:: TASK REQUIREMENTS ::
Answer these questions from the text on Nepal's Social Security Fund:
1. How many years have passed since the fund was implemented?
2. On what date did the government unveil the fund?
3. How many foreign employment workers are participating so far?

***** EXERCISE TEXT

Challenges and Prospects: A Critical Evaluation of Nepal’s Contribution-Based SSF after Five Years

Five years have elapsed since the implementation of Nepal’s Contribution-Based Social Security Fund (SSF), yet the anticipated surge in interest from both employers and contributors has not materialized. Despite the introduction of various schemes by the SSF each year, a substantial portion of the workforce and employers remains indifferent. This lack of enthusiasm raises questions about the viability and justification of the SSF, while officials remain optimistic that interest will grow over time.

Background:
The government unveiled the contribution-based SSF on November 27, 2018, with the aim of providing social security coverage to workers in the unorganized sector, foreign employment workers, and those in agriculture. A special plan was launched in April of the following year to target these sectors. However, the response has been tepid, with only foreign employment workers showing a notable increase in participation, numbering 466,622 so far. Unorganized sector workers, unfortunately, remain unconnected to the fund.

**********
***** SUPPLIED MATERIAL

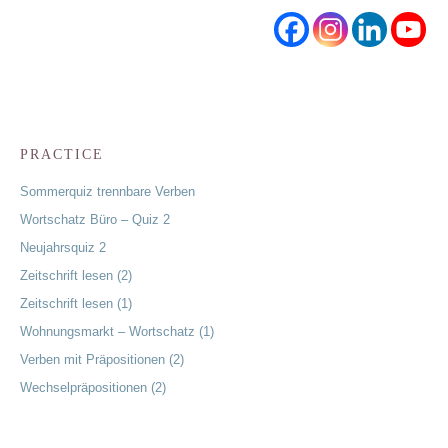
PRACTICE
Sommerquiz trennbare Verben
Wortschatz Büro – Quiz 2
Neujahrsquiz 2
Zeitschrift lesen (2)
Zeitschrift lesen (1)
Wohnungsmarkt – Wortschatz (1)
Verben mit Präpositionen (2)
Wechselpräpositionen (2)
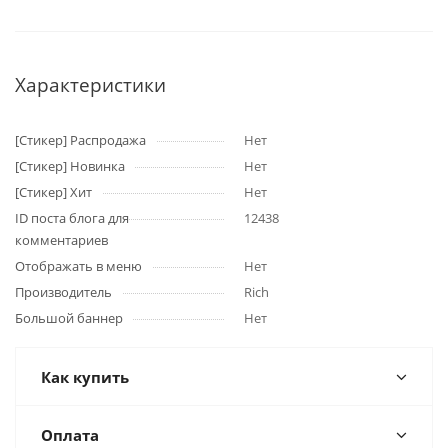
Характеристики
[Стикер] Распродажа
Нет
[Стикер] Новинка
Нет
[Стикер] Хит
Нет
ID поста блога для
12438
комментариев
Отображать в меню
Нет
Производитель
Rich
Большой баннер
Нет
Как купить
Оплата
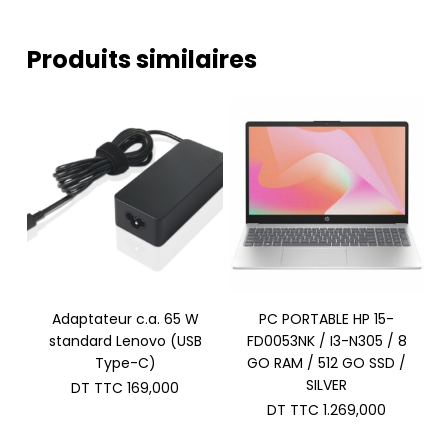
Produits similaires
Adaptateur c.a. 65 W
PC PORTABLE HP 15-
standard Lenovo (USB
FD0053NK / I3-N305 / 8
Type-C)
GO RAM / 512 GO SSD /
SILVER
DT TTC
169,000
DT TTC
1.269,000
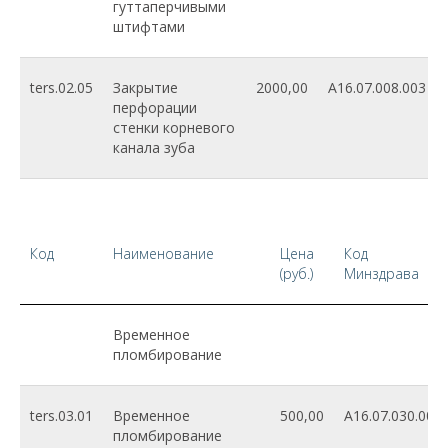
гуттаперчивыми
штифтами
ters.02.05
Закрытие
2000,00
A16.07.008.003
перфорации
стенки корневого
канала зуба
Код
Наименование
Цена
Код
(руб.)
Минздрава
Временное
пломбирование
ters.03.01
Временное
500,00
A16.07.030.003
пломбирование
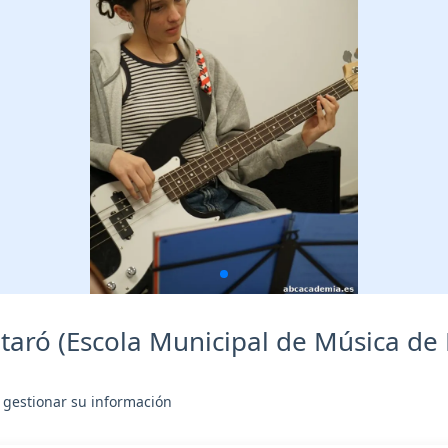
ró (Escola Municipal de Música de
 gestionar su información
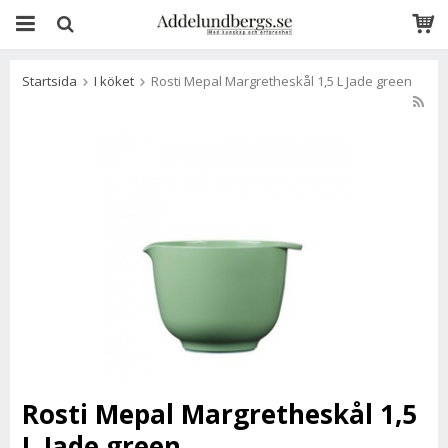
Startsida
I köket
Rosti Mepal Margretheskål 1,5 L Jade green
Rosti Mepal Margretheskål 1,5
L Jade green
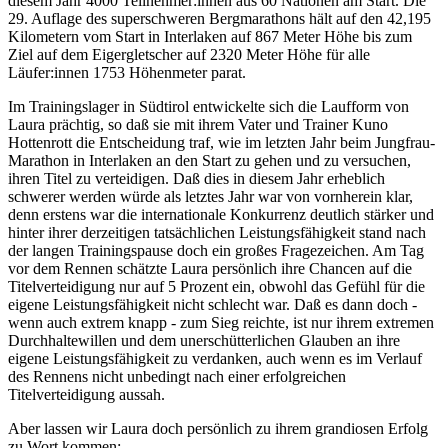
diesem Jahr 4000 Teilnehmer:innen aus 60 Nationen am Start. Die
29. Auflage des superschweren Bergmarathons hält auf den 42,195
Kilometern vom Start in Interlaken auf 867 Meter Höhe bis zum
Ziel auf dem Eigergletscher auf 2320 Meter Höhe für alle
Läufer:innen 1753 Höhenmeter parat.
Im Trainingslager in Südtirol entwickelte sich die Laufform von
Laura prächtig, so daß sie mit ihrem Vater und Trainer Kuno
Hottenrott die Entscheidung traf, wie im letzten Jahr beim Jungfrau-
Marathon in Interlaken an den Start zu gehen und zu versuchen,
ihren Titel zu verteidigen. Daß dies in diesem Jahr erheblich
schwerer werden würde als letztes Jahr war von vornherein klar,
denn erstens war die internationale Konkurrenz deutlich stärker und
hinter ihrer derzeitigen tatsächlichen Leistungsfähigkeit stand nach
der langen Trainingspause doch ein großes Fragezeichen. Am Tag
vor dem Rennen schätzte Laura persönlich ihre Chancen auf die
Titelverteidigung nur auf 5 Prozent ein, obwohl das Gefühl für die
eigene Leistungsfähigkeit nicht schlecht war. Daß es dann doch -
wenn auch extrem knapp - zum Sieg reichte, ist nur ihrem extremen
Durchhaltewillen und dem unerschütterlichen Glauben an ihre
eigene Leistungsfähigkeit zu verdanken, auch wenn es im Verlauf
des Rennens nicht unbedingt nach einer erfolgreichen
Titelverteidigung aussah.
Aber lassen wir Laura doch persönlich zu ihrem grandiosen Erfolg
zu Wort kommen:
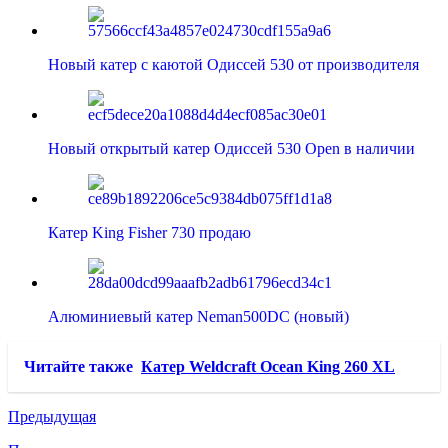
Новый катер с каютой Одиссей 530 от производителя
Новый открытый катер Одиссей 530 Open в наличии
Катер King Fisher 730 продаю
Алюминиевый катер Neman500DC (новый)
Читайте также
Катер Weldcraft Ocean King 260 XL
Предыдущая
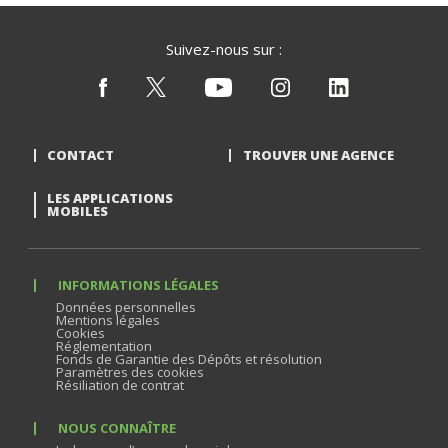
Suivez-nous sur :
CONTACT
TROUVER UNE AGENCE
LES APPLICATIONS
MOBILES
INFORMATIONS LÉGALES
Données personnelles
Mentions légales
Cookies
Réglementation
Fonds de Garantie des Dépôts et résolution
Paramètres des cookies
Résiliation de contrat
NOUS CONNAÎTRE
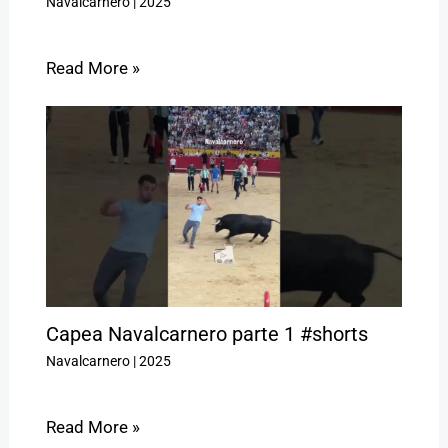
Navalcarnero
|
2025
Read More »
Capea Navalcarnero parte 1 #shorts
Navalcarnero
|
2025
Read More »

**********

:: OUTPUT ::
1. Five years
2. November 27, 2018
3. 466,622